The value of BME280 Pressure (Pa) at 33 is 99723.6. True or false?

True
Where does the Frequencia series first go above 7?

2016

──────

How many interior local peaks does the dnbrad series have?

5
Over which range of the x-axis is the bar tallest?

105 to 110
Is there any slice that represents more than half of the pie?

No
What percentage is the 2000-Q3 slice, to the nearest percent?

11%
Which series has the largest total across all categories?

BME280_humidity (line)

──────

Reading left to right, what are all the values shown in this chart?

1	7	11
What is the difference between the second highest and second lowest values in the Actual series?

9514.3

──────

What is required - Locate each line in the entries above that contains the word "series" and copy those lines in full.

Your solution -
Where does the Frequencia series first go above 7?
How many interior local peaks does the dnbrad series have?
Which series has the largest total across all categories?
What is the difference between the second highest and second lowest values in the Actual series?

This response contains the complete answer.